In order to determine the quarter-hour power value, you calculate the energy consumed in the quarter-hour by taking the total consumption at the end of the quarter minus the consumtion at the beginning of the quarter-hour.
Ex: At x:15:00h your utility meater read 4998,00 kWh and at x:29:59h it said 5000,00 kWh. 5000,00 kWh - 4998,00 kWh = 2,00 kWh consumed in 15 minutes.
Then you multiply this value by 4, because there are 4 quarters in a hour.
Ex: 2kWh consumed in 15 minutes represents 2 x 4 = 8 kW of power demand.
(Because this consumption in 15 minutes really is equivalent of 1/4th of the average power demand in that quarter-hour.)
Of all the quarter-hour values determined, only the maximum of each calender month is retained.
(Important: If the monthly peak value is less than 2,5kW still 2,5kW is used.)
And with these max monthly values, the yearly average (The simple arithmetic mean) is calculated, which has (will have) an impact on your invoice. Users with higher loads on the grid will pay more (in the future).
(If the year is not complete, it is the arithmetic mean of the incomplete dataset.)
any idea how to calculate this within homeassistant?
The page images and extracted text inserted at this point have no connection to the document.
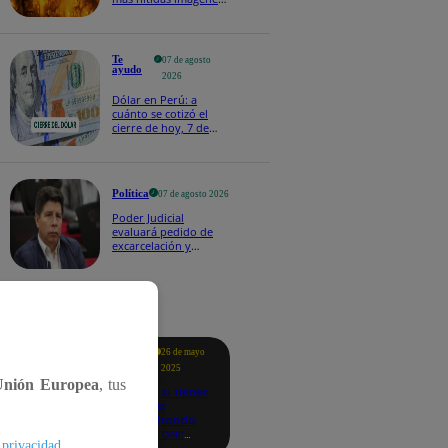
de lo que ocurre en la
superficie del Sol
Te
07 de agosto
ayudo
2026
Dólar en Perú: a
cuánto se cotizó el
cierre de hoy, 7 de
agosto de 2026
Política
07 de agosto 2026
Poder Judicial
evaluará pedido de
excarcelación y
nulidad de condena
de Pedro Castillo
tacados
Te
26 de mayo
ayudo
2025
Unión Europea
, tus
Revisa si tienes
deudas
consultando
con tu DNI:
.
 privacidad
aquí los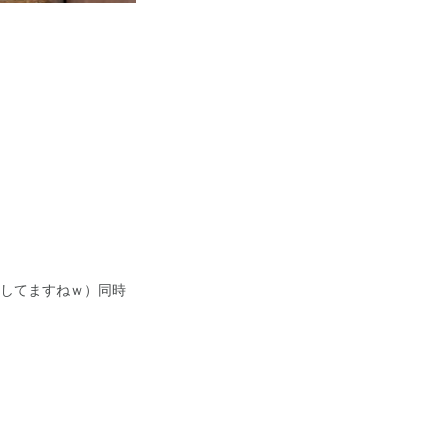
応してますねｗ）同時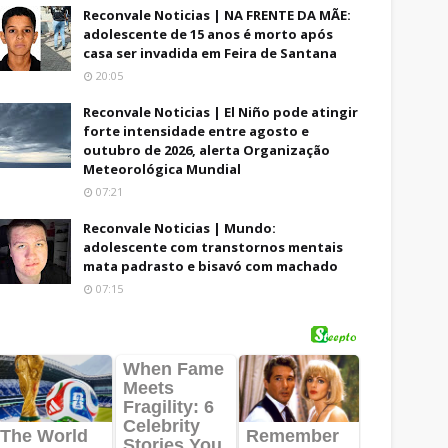
Reconvale Noticias | NA FRENTE DA MÃE:
adolescente de 15 anos é morto após
casa ser invadida em Feira de Santana
20:05
Reconvale Noticias | El Niño pode atingir
forte intensidade entre agosto e
outubro de 2026, alerta Organização
Meteorológica Mundial
07:21
Reconvale Noticias | Mundo:
adolescente com transtornos mentais
mata padrasto e bisavó com machado
07:15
I’m logging all these values in a mysql db
I’m currently attempting a couple of different methods (including logging values to influxDB and graphing in there) but so far the most correct method seem to be to use the utility meter, with the quarter-hourly
cycle.
As input I use the tarif 1 and tarif 2 consumption sensors coming from the DSMR integration.
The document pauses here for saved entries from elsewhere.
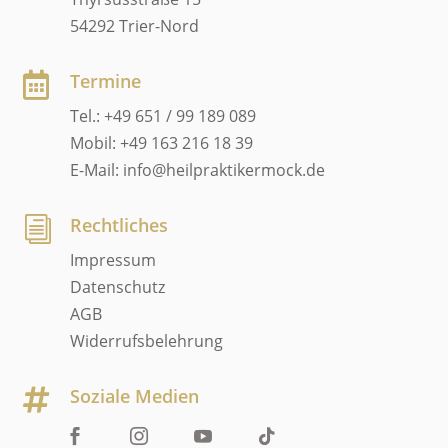
54292 Trier-Nord
Termine

Tel.: +49 651 / 99 189 089
Mobil: +49 163 216 18 39
E-Mail: info@heilpraktikermock.de
Rechtliches
i
Impressum
Datenschutz
AGB
Widerrufsbelehrung
Soziale Medien

My next steps will be to get the monthly max peak and all the peak from the last year/12 months, but with the new statistics charts that shouldn’t be too hard (that info is also kept indefinitely as opposed to the state changes)
EDIT: This is my graph from yesterday:
The yellow bars are values coming from the DSMR integration, every 1 second, grouped per 15minutes by the apex-charts card. The blue one is the tarif1 utility meter, the red one is the tarif2 utility meter (red one has no values just yet, only activated this morning)
As you can see, grouping and taking the average from the actual Power values from DSMR seems to align pretty much with the utility meter integration. I’m going to keep both of them active for a while and compare results in the coming days. if the result stay the same I’ll be removing the direct DSMR graphs and changing the interval back to 30seconds (default), the 1 second interval causes a lot of data to come into home assistant which really isn’t needed.
You might get slightly different results in HA versus Mijn Fluvius, because DSMR is not sending data in a time-synced fashion.
What I am doing, is sum both tarifs in NodeRed using an inject node, which is cron under the hood.
Function node:
const globalHomeAssistant = global.get('homeassistant');
var output;
var afname_1 = parseFloat(globalHomeAssistant.homeAssistant.states["sensor.energy_consumption_tarif_1"].state);
var afname_2 = parseFloat(globalHomeAssistant.homeAssistant.states["sensor.energy_consumption_tarif_2"].state);
output = (+afname_1) + (+afname_2);
output = output.toFixed(3);
return [{payload: output}];
Capacity tarif is only applicable to downstream energy.